> **Your objective**:
Transcribe the data exactly. Pictures stay out.

> **Collected data entries**:
# # # # # # #

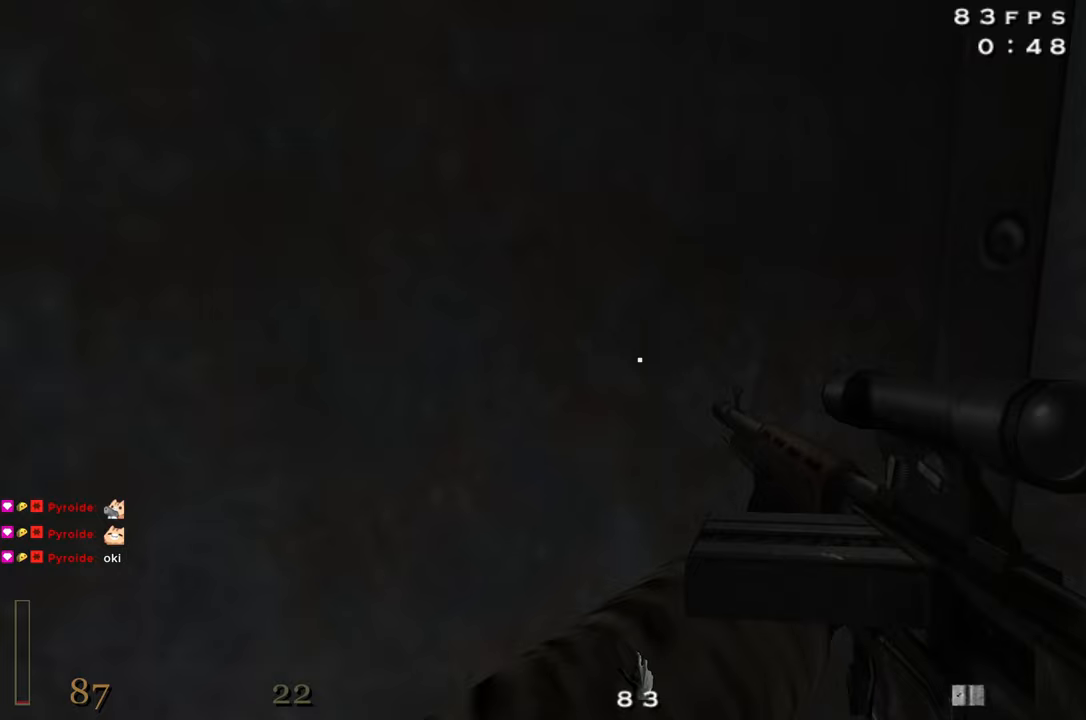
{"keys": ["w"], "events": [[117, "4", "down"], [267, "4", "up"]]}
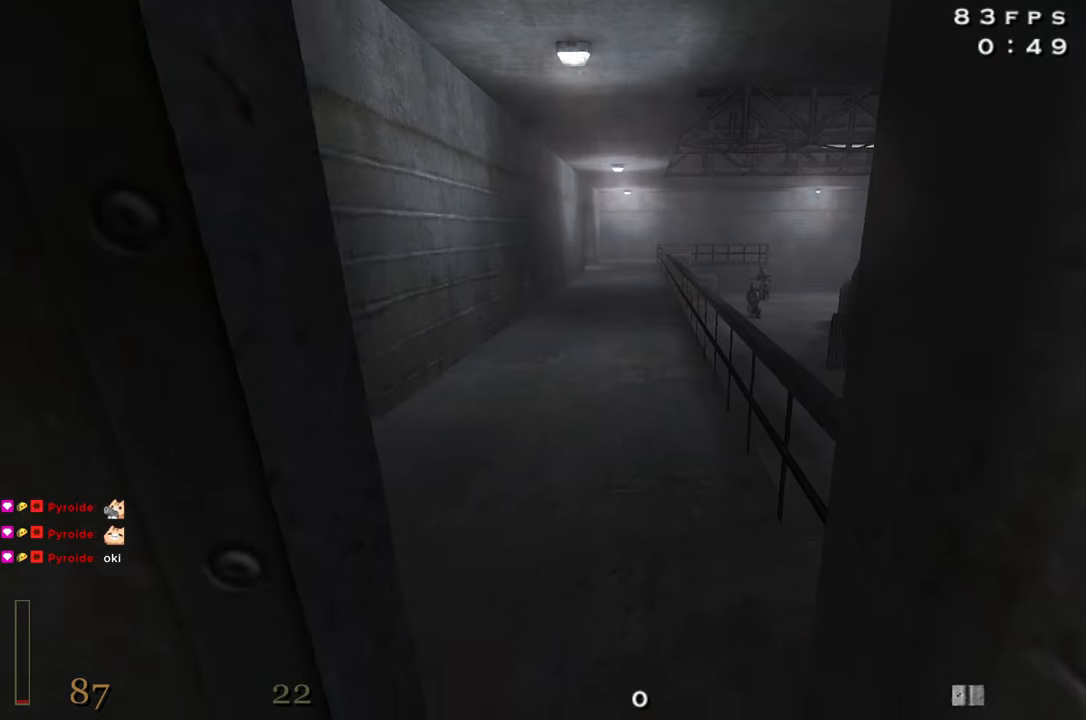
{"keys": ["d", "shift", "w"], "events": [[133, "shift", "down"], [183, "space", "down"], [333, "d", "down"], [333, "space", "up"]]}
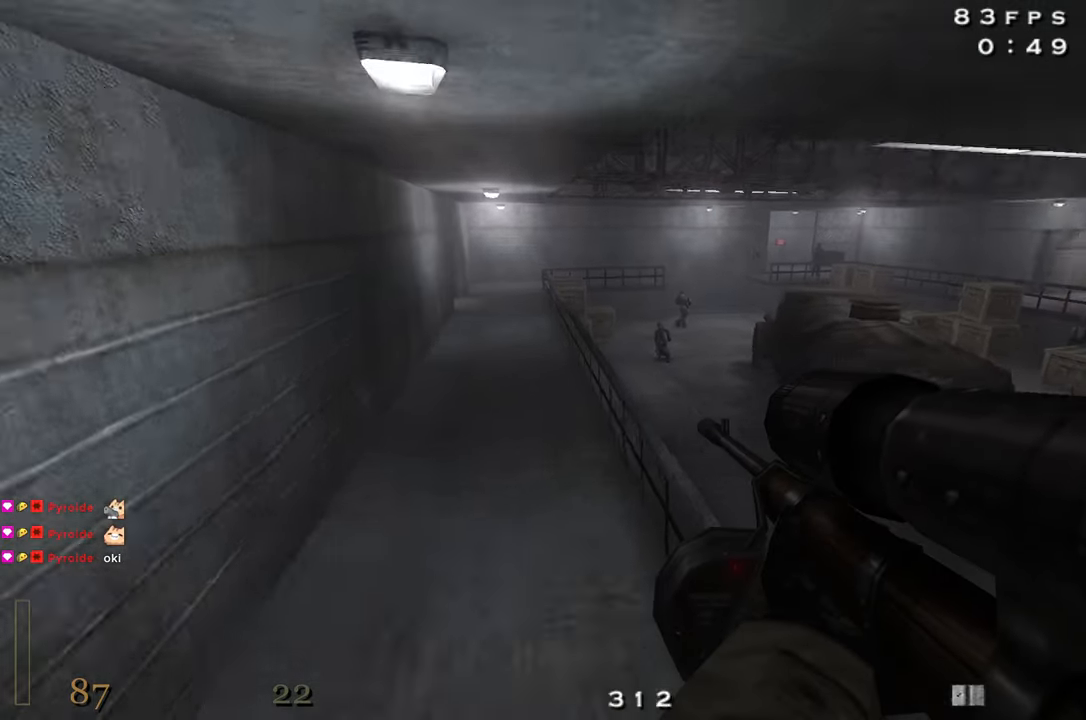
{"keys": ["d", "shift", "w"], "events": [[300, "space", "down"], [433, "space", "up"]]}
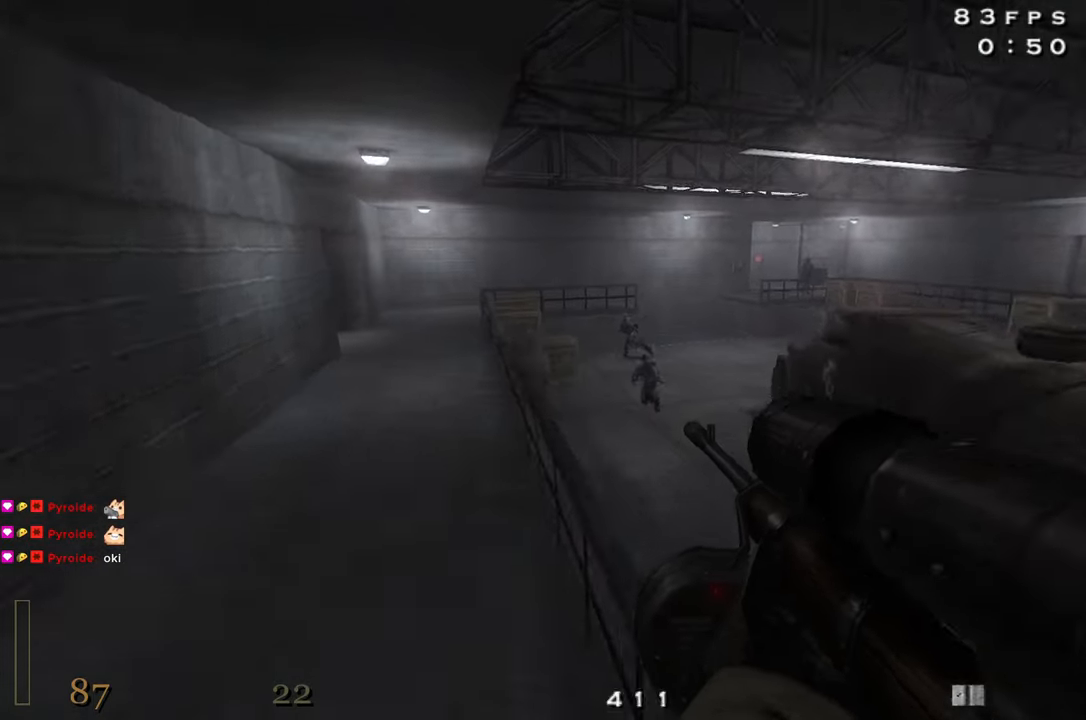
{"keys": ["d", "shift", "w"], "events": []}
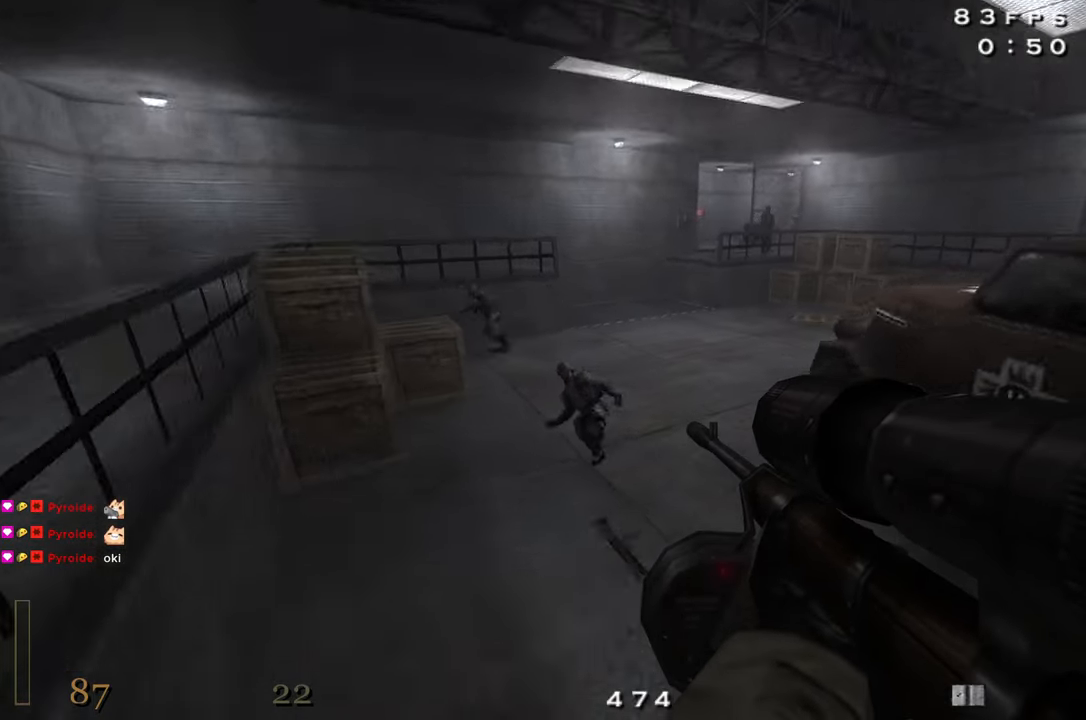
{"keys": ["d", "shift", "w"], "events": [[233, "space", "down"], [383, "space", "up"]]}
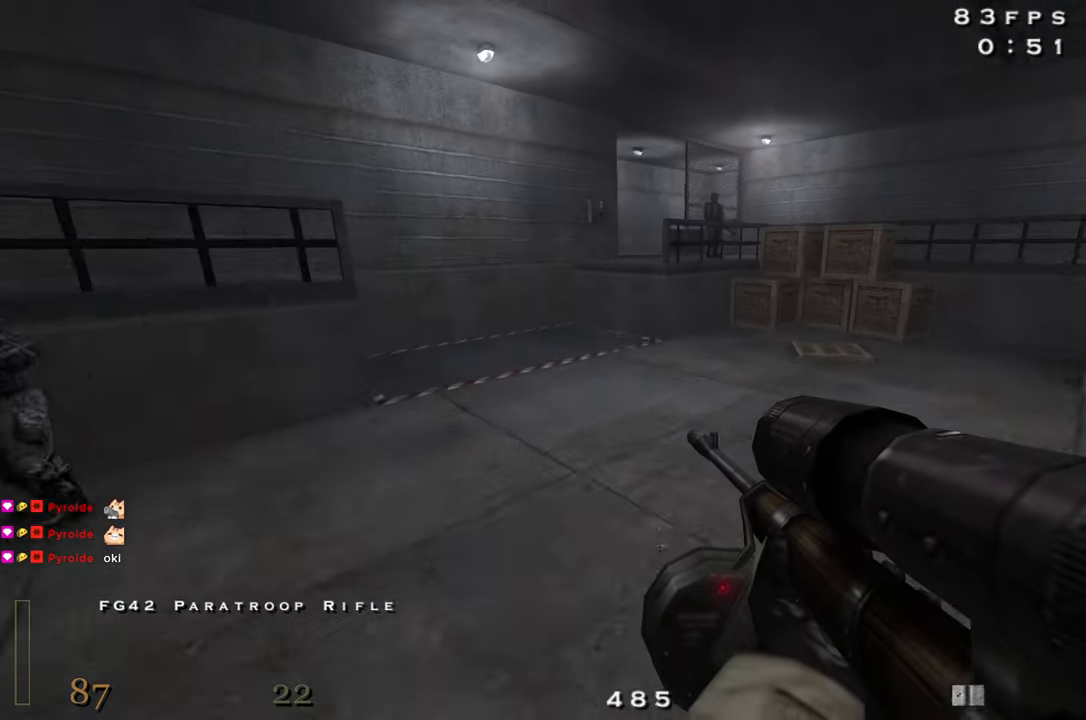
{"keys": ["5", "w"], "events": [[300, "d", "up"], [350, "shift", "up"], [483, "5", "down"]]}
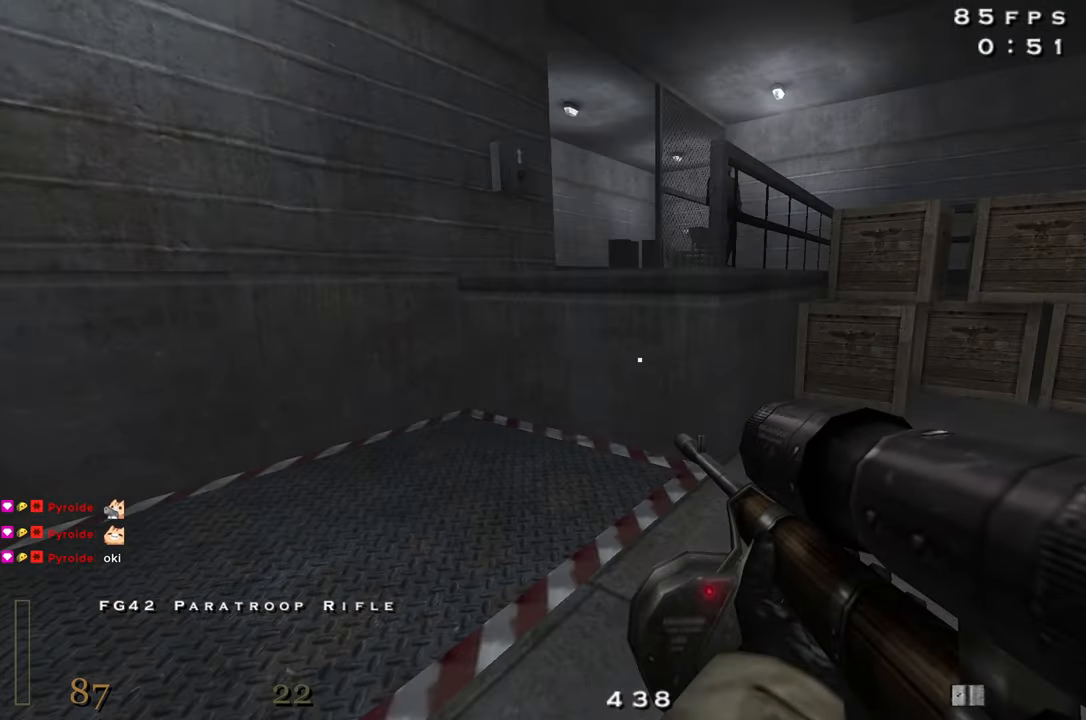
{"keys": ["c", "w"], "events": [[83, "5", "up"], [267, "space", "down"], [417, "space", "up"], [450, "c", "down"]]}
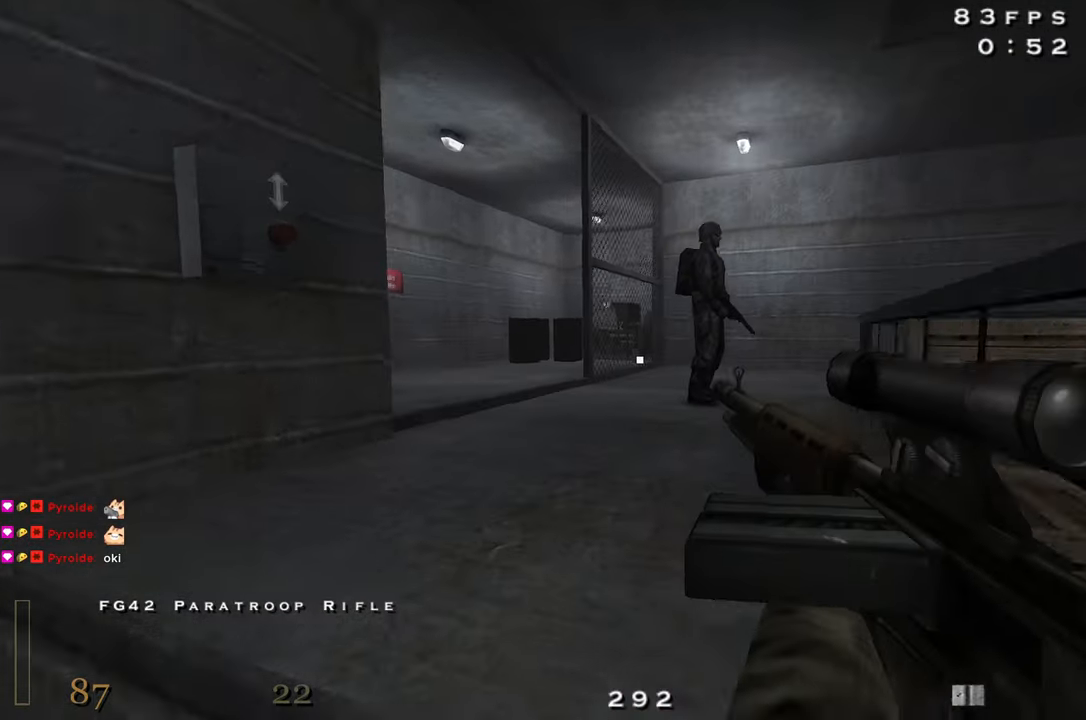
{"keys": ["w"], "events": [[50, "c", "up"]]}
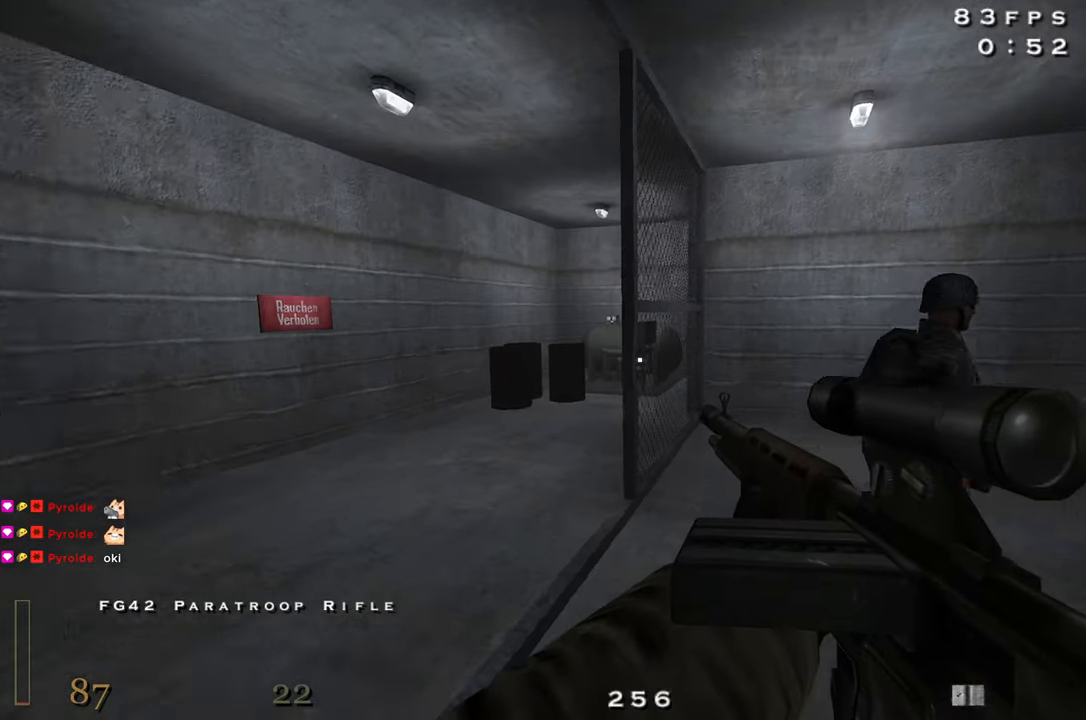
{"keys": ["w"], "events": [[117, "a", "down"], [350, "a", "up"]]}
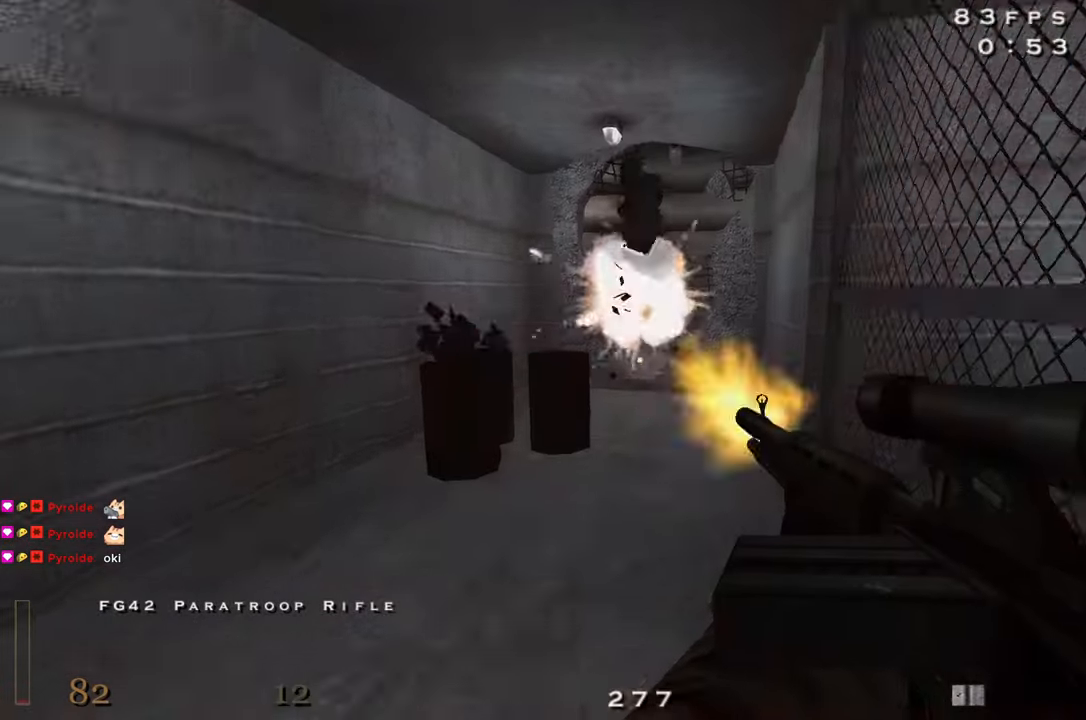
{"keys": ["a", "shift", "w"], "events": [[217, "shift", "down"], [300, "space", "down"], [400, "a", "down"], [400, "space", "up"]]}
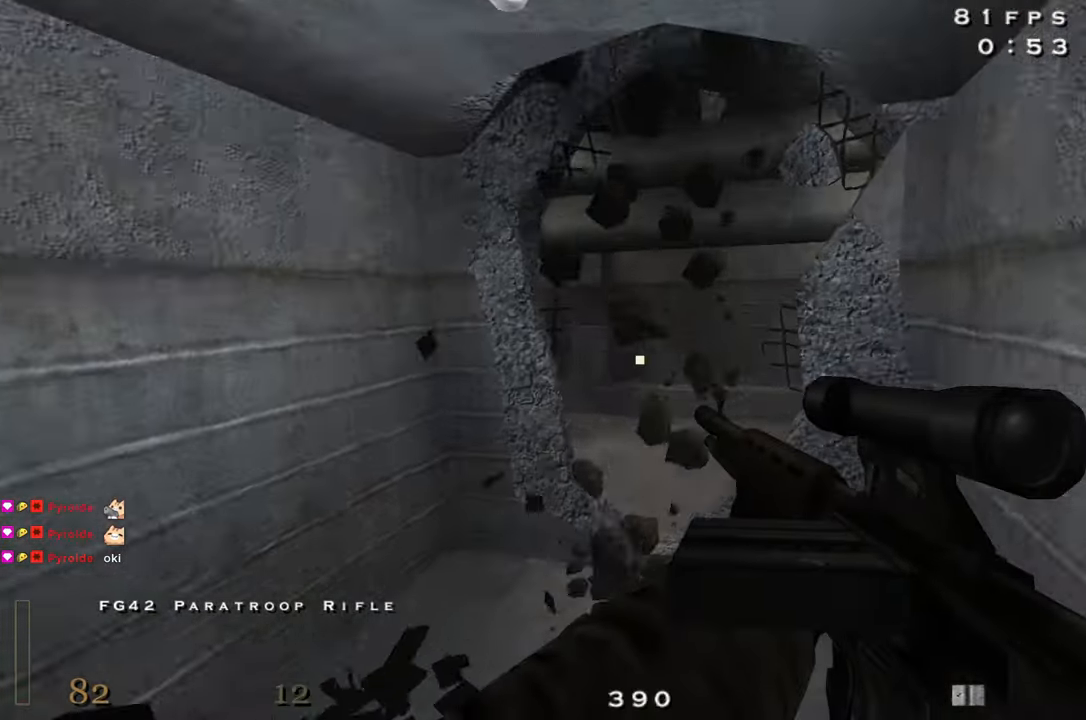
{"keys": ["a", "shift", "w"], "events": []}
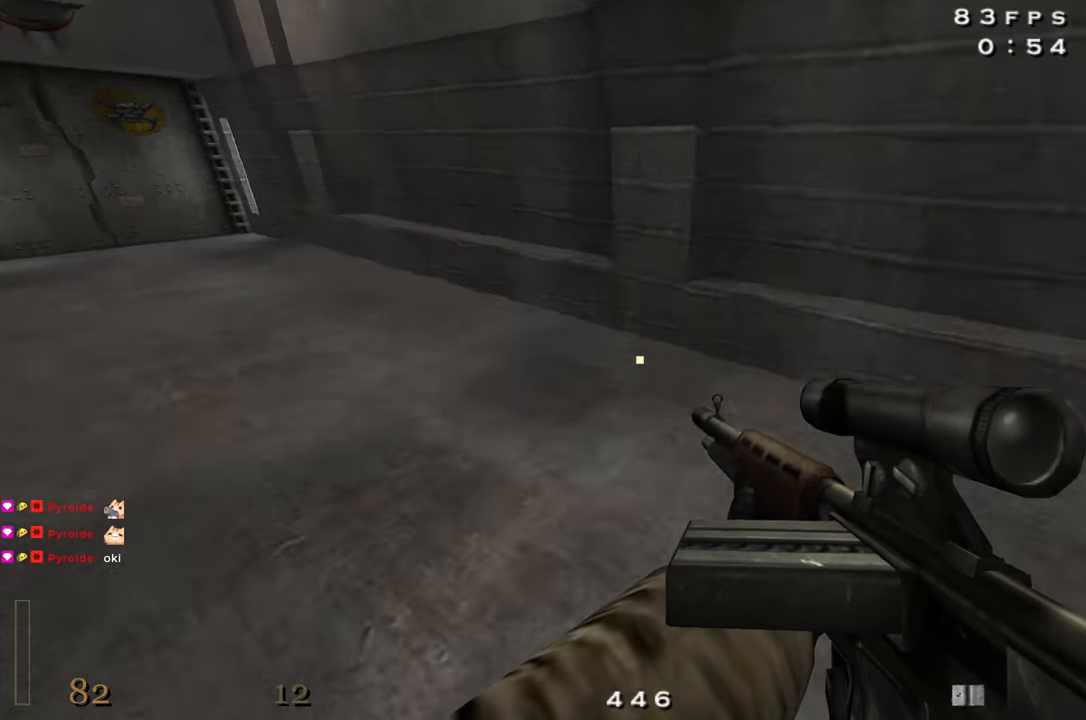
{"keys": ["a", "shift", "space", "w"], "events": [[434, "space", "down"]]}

# # # # # # #

> **Solution to this task**:
{"keys": ["w"], "events": [[117, "4", "down"], [267, "4", "up"]]}
{"keys": ["d", "shift", "w"], "events": [[133, "shift", "down"], [183, "space", "down"], [333, "d", "down"], [333, "space", "up"]]}
{"keys": ["d", "shift", "w"], "events": [[300, "space", "down"], [433, "space", "up"]]}
{"keys": ["d", "shift", "w"], "events": []}
{"keys": ["d", "shift", "w"], "events": [[233, "space", "down"], [383, "space", "up"]]}
{"keys": ["5", "w"], "events": [[300, "d", "up"], [350, "shift", "up"], [483, "5", "down"]]}
{"keys": ["c", "w"], "events": [[83, "5", "up"], [267, "space", "down"], [417, "space", "up"], [450, "c", "down"]]}
{"keys": ["w"], "events": [[50, "c", "up"]]}
{"keys": ["w"], "events": [[117, "a", "down"], [350, "a", "up"]]}
{"keys": ["a", "shift", "w"], "events": [[217, "shift", "down"], [300, "space", "down"], [400, "a", "down"], [400, "space", "up"]]}
{"keys": ["a", "shift", "w"], "events": []}
{"keys": ["a", "shift", "space", "w"], "events": [[434, "space", "down"]]}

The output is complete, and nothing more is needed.